Failure to Timely Report Alleged Staff Roughness to Authorities
Penalty
Summary
The facility failed to report an alleged incident of staff-to-resident roughness to the Department of Inspection and Appeals and Licensing (DIAL) within the required 2-hour timeframe. The incident involved a resident with moderate memory impairment and multiple medical conditions, including heart failure, hypertension, diabetes, and anxiety. The resident required substantial assistance with activities of daily living, such as toileting and transfers. During an evening shift, a CNA was reported to have grabbed the resident's upper arms and pushed them into bed. The resident did not initially report the incident and could not recall the exact date, but later described the staff member as being rough, possibly due to anger directed at another staff member.
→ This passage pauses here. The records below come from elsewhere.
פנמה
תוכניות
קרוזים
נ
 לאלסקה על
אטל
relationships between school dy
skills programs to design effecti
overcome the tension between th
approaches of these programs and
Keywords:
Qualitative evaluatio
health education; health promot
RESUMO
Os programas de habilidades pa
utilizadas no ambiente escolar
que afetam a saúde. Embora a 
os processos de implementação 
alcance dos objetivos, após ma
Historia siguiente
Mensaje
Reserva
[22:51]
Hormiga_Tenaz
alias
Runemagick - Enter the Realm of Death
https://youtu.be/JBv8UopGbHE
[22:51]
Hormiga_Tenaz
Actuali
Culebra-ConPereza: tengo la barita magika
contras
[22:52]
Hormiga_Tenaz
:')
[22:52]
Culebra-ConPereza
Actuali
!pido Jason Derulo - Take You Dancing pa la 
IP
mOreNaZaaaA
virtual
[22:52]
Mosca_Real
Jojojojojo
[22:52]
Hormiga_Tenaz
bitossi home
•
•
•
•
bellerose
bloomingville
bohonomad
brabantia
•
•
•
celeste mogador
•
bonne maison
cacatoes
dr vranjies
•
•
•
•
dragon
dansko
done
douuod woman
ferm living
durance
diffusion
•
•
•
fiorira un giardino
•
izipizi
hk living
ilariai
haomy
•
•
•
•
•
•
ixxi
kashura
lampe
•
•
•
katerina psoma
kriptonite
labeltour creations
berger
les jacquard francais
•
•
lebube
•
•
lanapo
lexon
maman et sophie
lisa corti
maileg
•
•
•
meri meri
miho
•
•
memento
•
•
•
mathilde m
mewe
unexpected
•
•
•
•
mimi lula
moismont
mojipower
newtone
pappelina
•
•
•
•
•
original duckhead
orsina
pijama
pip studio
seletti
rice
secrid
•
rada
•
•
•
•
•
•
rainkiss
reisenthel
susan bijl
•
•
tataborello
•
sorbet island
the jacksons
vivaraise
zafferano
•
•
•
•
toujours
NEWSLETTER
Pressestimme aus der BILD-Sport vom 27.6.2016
The facility's internal investigation was prompted by concerns raised during a resident council meeting about staff roughness and inappropriate conversations. Interviews with the resident and another witness revealed that the CNA's behavior was perceived as rough and unprofessional, with additional complaints about the staff member's attitude and failure to provide adequate care, such as not changing the resident's clothes or properly assisting with toileting. The Director of Nursing conducted a reenactment and determined that, while the transfer was technically correct, it may have been performed in a manner considered rough or too quick by the resident. Despite these findings and the facility's policy requiring immediate reporting of all abuse allegations to DIAL within 2 hours, the facility did not notify the authorities within the mandated timeframe. The administrator confirmed this failure to report the incident promptly, which constituted a violation of both facility policy and regulatory requirements.